• [Stored data entries]
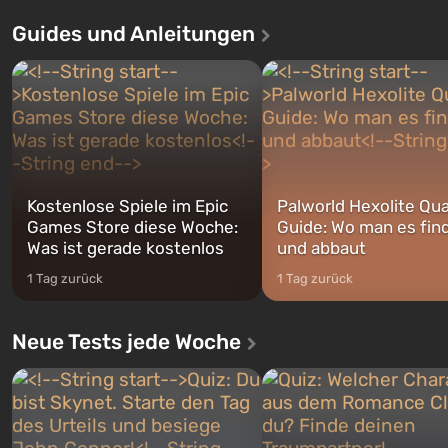
Auto: San Andreas beliebt war. Zum
dem ersten unter den gebau
Guides und Anleitungen
ersten Mal erzählt das Spiel die
sollte laut den Plänen der Va
Geschichte von gleich drei
Spezialisten das erste sein, 
Charakteren: Michael, Trevor und
nach dem Abwurf von Ato
Franklin, zwischen denen Sie
auf Amerika geöffnet wird. De
jederzeit...
Kostenlose Spiele im Epic
Palworld Hexolite Qua
Games Store diese Woche:
Guide: Wo man es fin
Was ist gerade kostenlos
und abbaut
1 Tag zurück
1 Tag zurück
Neue Tests jede Woche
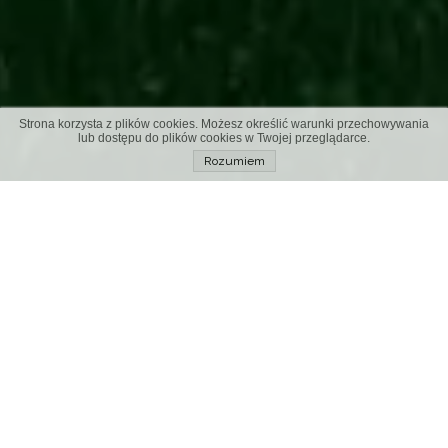
Strona korzysta z plików cookies. Możesz określić warunki przechowywania
lub dostępu do plików cookies w Twojej przeglądarce.
Rozumiem
Dom bez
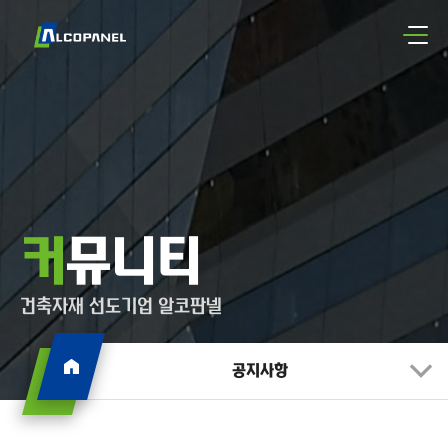
커뮤니티
건축자재 선도기업 알코판넬
공지사항
공지사항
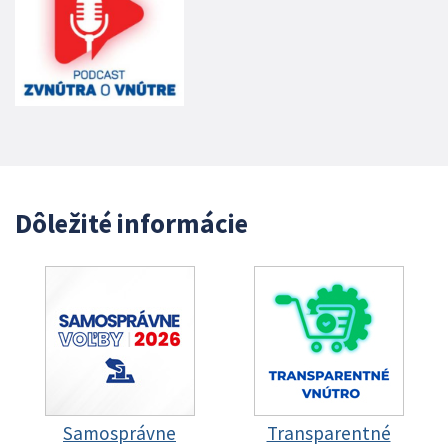
Dôležité informácie
Samosprávne
Transparentné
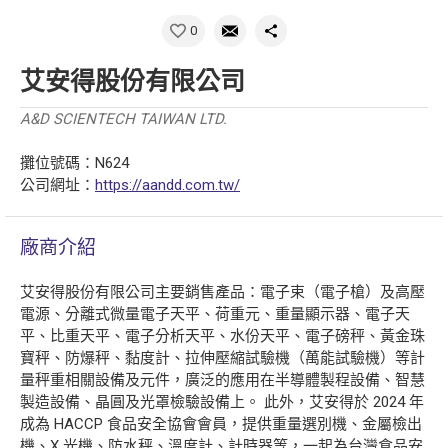
0
艾安得股份有限公司
A&D SCIENTECH TAIWAN LTD.
攤位號碼：N624
公司網址：
https://aandd.com.tw/
廠商介紹
艾安得股份有限公司主要銷售產品：電子束（電子槍）及高壓
電源、分離式微量電子天平、荷重元、重量顯示器、電子天
平、比重天平、電子分析天平、水份天平、電子磅秤、黃金珠
寶秤、防爆秤、黏度計、拉伸壓縮試驗機（萬能試驗機）等計
量秤重相關設備及元件，廣泛的應用在半導體製程設備、智慧
製造設備、晶圓及光罩檢驗設備上。 此外，艾安得於 2024 年
成為 HACCP 食品安全協會會員，提供重量選別機、金屬檢出
機、X 光機、防水秤、溫度計、計時器等，一起為台灣食品安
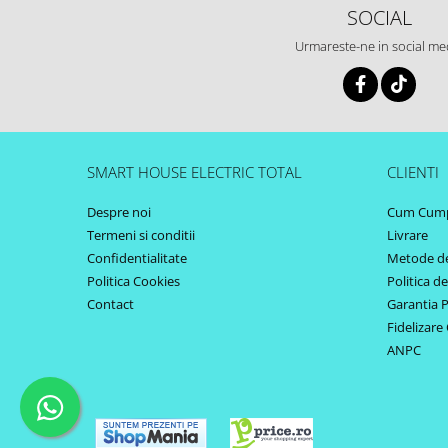
SOCIAL
Urmareste-ne in social me
SMART HOUSE ELECTRIC TOTAL
CLIENTI
Despre noi
Cum Cum
Termeni si conditii
Livrare
Confidentialitate
Metode de
Politica Cookies
Politica d
Contact
Garantia 
Fidelizare 
ANPC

• [Task objective] Output every line of text in the listing above verbatim and in order, leaving out the picture markers.

• [Response area]
Auto: San Andreas beliebt war. Zum
dem ersten unter den gebau
Guides und Anleitungen
ersten Mal erzählt das Spiel die
sollte laut den Plänen der Va
Geschichte von gleich drei
Spezialisten das erste sein, 
Charakteren: Michael, Trevor und
nach dem Abwurf von Ato
Franklin, zwischen denen Sie
auf Amerika geöffnet wird. De
jederzeit...
Kostenlose Spiele im Epic
Palworld Hexolite Qua
Games Store diese Woche:
Guide: Wo man es fin
Was ist gerade kostenlos
und abbaut
1 Tag zurück
1 Tag zurück
Neue Tests jede Woche
Strona korzysta z plików cookies. Możesz określić warunki przechowywania
lub dostępu do plików cookies w Twojej przeglądarce.
Rozumiem
Dom bez
커뮤니티
건축자재 선도기업 알코판넬
공지사항
공지사항
Dôležité informácie
Samosprávne
Transparentné
0
艾安得股份有限公司
A&D SCIENTECH TAIWAN LTD.
攤位號碼：N624
公司網址：
https://aandd.com.tw/
廠商介紹
艾安得股份有限公司主要銷售產品：電子束（電子槍）及高壓
電源、分離式微量電子天平、荷重元、重量顯示器、電子天
平、比重天平、電子分析天平、水份天平、電子磅秤、黃金珠
寶秤、防爆秤、黏度計、拉伸壓縮試驗機（萬能試驗機）等計
量秤重相關設備及元件，廣泛的應用在半導體製程設備、智慧
製造設備、晶圓及光罩檢驗設備上。 此外，艾安得於 2024 年
成為 HACCP 食品安全協會會員，提供重量選別機、金屬檢出
機、X 光機、防水秤、溫度計、計時器等，一起為台灣食品安
SOCIAL
Urmareste-ne in social me
SMART HOUSE ELECTRIC TOTAL
CLIENTI
Despre noi
Cum Cum
Termeni si conditii
Livrare
Confidentialitate
Metode de
Politica Cookies
Politica d
Contact
Garantia 
Fidelizare 
ANPC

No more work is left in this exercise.